With the re-opening of the economy, the total credit growth of financial institutions (FIs) saw an increase by 9.2 percent as of September this year from the same month last year, the Royal Monetary Authority figures show.

The total loan disbursement from FIs to customers amounted to Nu 191.96 billion (B) as of September this year. It saw an increase of Nu 16.17B from September last year.

The credit growth had recovered after it slumped to 6.64 percent in September last year. It was the lowest recorded since the rupee shortage in 2012.

This was triggered by the pandemic that led to a weakening of economic activities, risk aversion behaviour of FIs, and delay in government spending on capital projects.




However, for the credit growth to reach the pre-pandemic level, it should be above 15 percent.

Credit growth is good for an economy because FI’s credit growth signals an economic recovery.

More credit means consumers can borrow and spend more for housing, education, consumer durables, vehicles and other personal expenses. And enterprises can borrow and invest more.

The finance ministry projected an economic growth rate of 4.95 percent this year after recording a growth rate of 4.09 percent in 2021. The economic growth dipped to -10.01 percent in 2020 because of the pandemic.
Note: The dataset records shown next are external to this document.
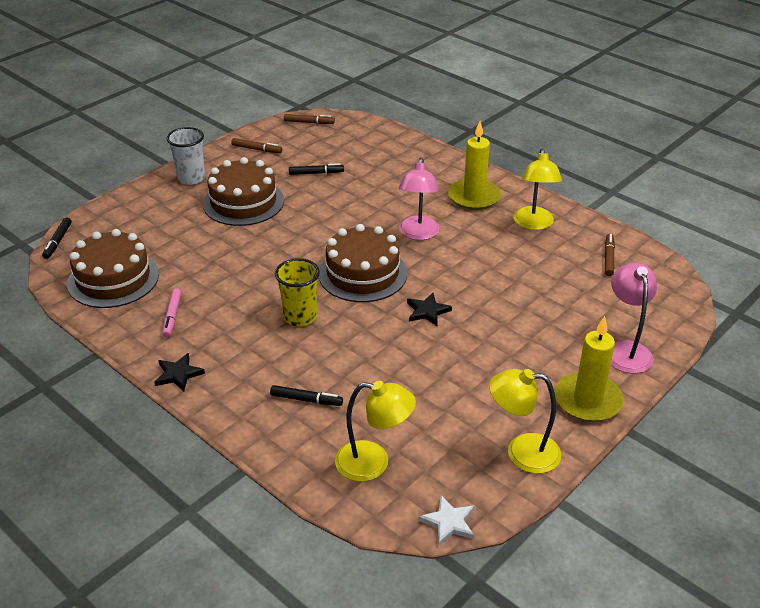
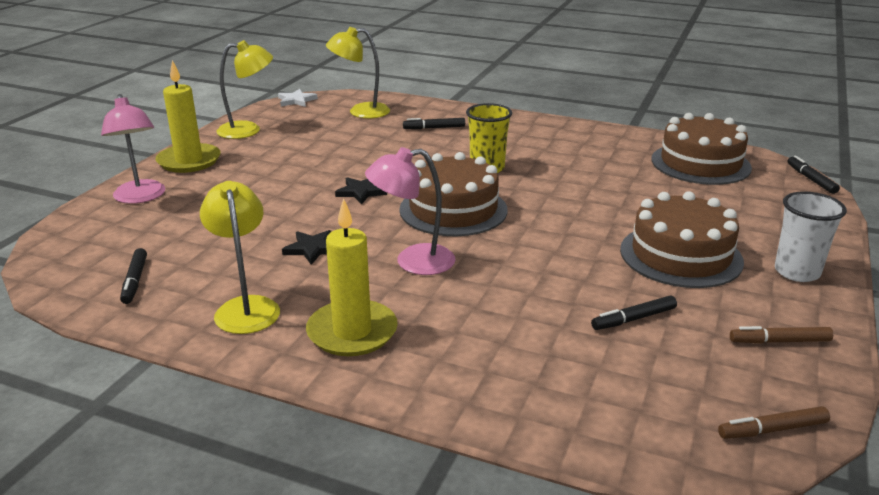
camera: 160 degrees right, 10 degrees down
black star [154,353,205,391] -> black star moved to [282,230,331,265]
pink marker [162,288,181,337] -> none
pink lamp [399,158,440,240] -> pink lamp turned 90 degrees counterclockwise [365,147,456,275]
brown marker [605,234,615,276] -> black marker [120,248,147,304]

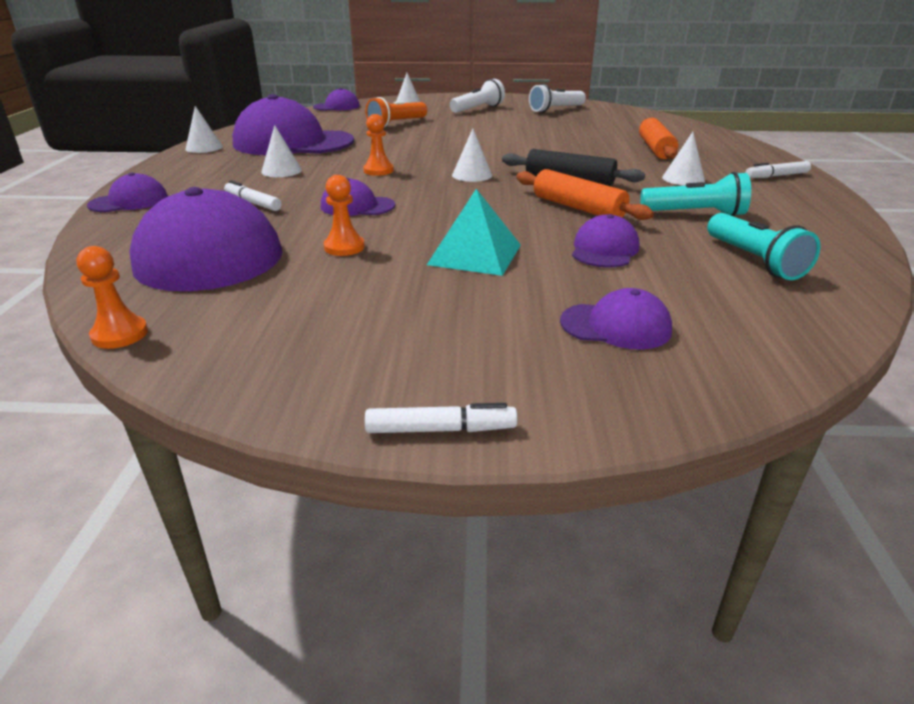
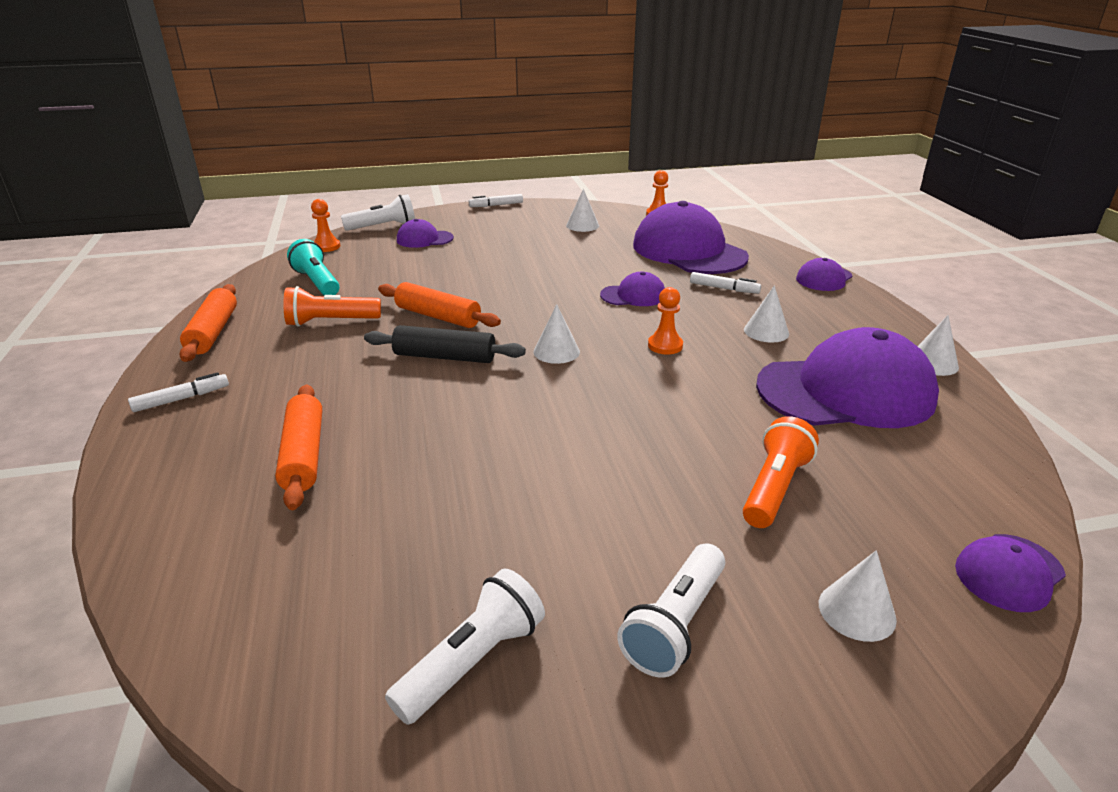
camera: 165 degrees right, 0 degrees up
orange pawn [324,175,365,256] -> orange pawn moved to [311,199,340,252]
turquoise pyramid [427,189,521,276] -> none
purple cap [572,214,639,267] -> none
turquoise flashlight [640,172,751,216] -> orange flashlight [284,286,381,327]
white cone [662,132,705,186] -> white cone moved to [566,189,599,232]
none -> orange rolling pin [179,284,237,362]
none -> white flashlight [341,194,415,231]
Breaking into the economic sectors, loans disbursed to the housing sector, which accounted for 27 percent of the total loan, were recorded at Nu 51.83B. It is an increase of Nu 6.3B.




The service and tourism credit at Nu 55.6B, which was severely impacted by the pandemic, saw a growth of about 12 percent. This sector accounted for 28 percent of the total loans.

There has also been growth in education loans by over 50 percent to Nu 10.25B from Nu 6.76B.

Credit to the transport sector increased by 43.23 percent to Nu 9.98B because of the demand for passenger cars.

To save the country’s dwindling foreign currency reserves, the government suspended the import of select vehicles from August this year. This could save the government about Nu 5B annually.

However, credit to trade and commerce was contracted by Nu 3.74B to Nu 16.39B. The loans to the production and manufacturing sector declined to Nu 20.66B, a decrease of Nu 1.41B.

Similarly, agriculture credit saw a decrease at Nu 5.61B from Nu 6.65B.






An economist said that more than 60 percent of the sectoral loans comprise import and consumption loans, which are not much help for economic growth.

Being an import-dependent country, more flow of money in the economy would result in further widening the country’s trade deficit.

The country’s trade deficit, including electricity, has been widening over the years. At Nu 48.14B, the trade deficit as of September this year was more than the value of export of Nu 44.9B. It saw an increase of Nu 15.9B from the previous year.

This could pose a threat to already dwindling foreign currency reserves. The total foreign currency reserves have decreased by over 40 percent to USD 729.7 million (M) as of September this year from USD 1.29B in the same month last year.




Bhutan’s total reserves can only meet 13.11 months of essential imports, more than a month’s reserve mandated by the Constitution of 12 months.